As an example of the demands of women for increased liberty, the move for more healthful and less hampering female attire excited their attention even more than did the demand for the ballot. In 1849 the feminine costume that came to be known as bloomers was designed or invented by Mrs. Elizabeth Smith Miller. The original bloomer reached down to the ankles and was accompanied by a short skirt that reached almost to the knees. The attire was devoid of beauty and never became popular with the women of the period, although many women adopted it and suffered from the hands of the mob for doing so. In their "modesty" the early advocates of woman's rights never dared dream of the short skirts and halters, one-piece bathing suits, bikinis and nudity that are now regular features of woman's attire. The bloomer covered woman's body as thoroughly as did her long skirts, but provided for greater freedom of movement. Mrs. Miller showed a working model of her new dress to Amelia J. Bloomer, a famous advocate of woman's rights. Mrs. Bloomer was so fascinated by the idea of new garments for women that were both "modest" and convenient that she promptly sponsored them. They came to be known by her name rather than that of their inventor.
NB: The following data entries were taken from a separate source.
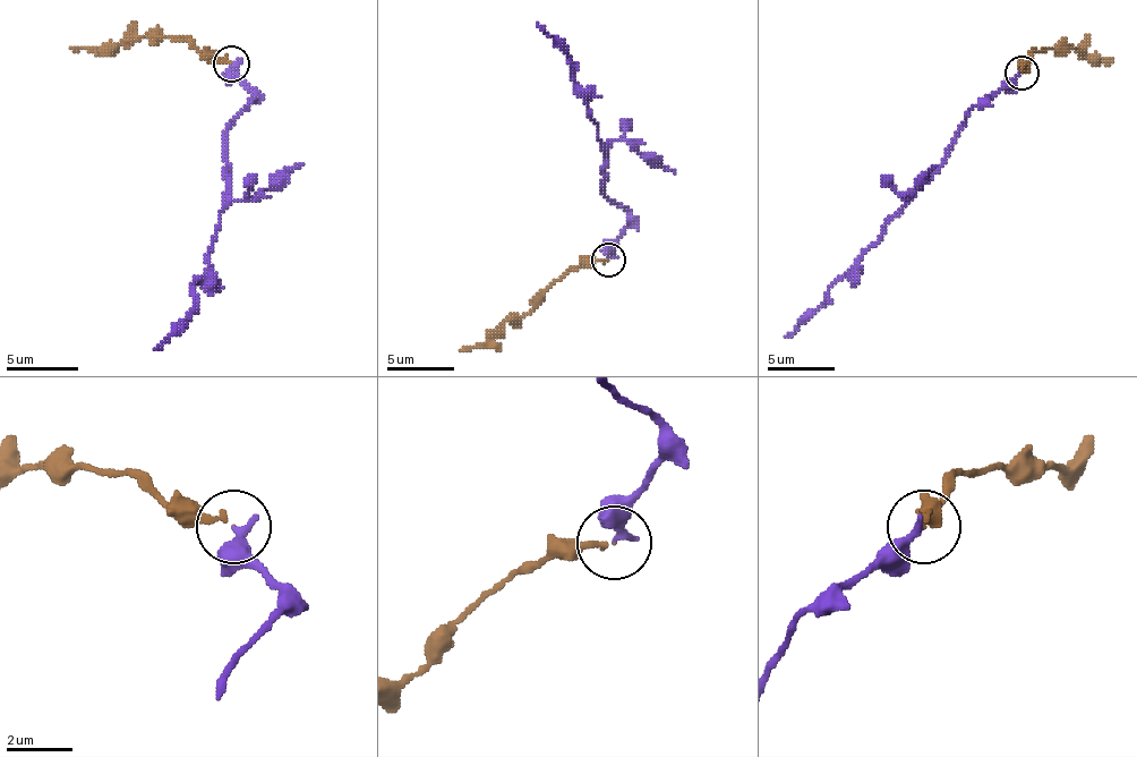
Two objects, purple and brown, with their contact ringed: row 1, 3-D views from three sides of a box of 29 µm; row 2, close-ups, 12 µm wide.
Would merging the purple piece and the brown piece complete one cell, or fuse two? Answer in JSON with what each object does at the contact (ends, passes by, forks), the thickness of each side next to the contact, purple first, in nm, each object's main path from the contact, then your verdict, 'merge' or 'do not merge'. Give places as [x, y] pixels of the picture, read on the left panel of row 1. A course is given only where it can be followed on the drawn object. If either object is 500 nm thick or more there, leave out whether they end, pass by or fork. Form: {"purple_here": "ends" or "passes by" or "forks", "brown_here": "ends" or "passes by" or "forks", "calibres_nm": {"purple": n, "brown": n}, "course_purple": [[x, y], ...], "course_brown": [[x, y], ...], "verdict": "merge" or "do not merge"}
{"purple_here": "ends", "brown_here": "ends", "calibres_nm": {"purple": 320, "brown": 160}, "course_purple": [[230, 62], [251, 87], [251, 99], [227, 138], [227, 207], [208, 269], [194, 283], [194, 309], [154, 349]], "course_brown": [[230, 62], [208, 62], [184, 41], [125, 37], [96, 48], [70, 48]], "verdict": "merge"}

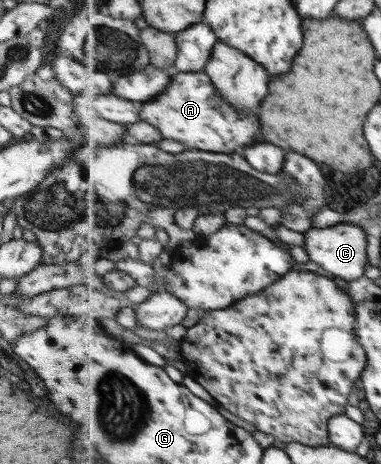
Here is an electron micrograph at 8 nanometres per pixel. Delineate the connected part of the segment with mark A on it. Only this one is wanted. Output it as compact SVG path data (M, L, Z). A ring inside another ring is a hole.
M205 71L177 74L161 96L143 104L141 120L153 124L163 134L163 138L179 140L187 148L207 152L235 152L237 148L251 144L257 136L255 132L259 132L259 118L243 116L233 106L229 106L229 102L217 94L217 88Z

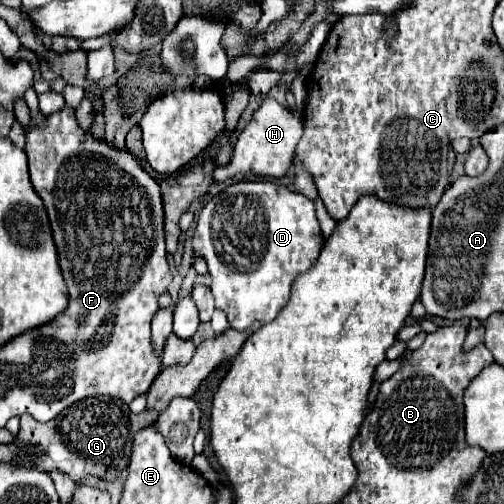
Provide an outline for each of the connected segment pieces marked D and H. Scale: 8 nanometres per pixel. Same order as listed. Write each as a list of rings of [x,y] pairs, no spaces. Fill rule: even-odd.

Almost as active in the demand for woman's rights and in the dress reform movement as Mary Gove, was Harriet N. Austin, M.D., adopted daughter and associate of Dr. James C. Jackson. Dr. Austin, who edited The Laws of Life for a number of years, was one of the early graduates of the American Physiological and Hydropathic College. She was among the first women in the world to receive the degree, doctor of medicine, having received this degree a few years before the women's medical college was established. Dr. Austin was a close personal friend of Clara Barton and Mrs. Barton left, in her own handwriting, a stirring tribute to the sterling qualities and professional abilities of Dr. Austin. Harriet N. Austin was born in Connecticut on August 31, 1826; she retired from active practice in 1882 and died in North Adams, Mass., April 27, 1891.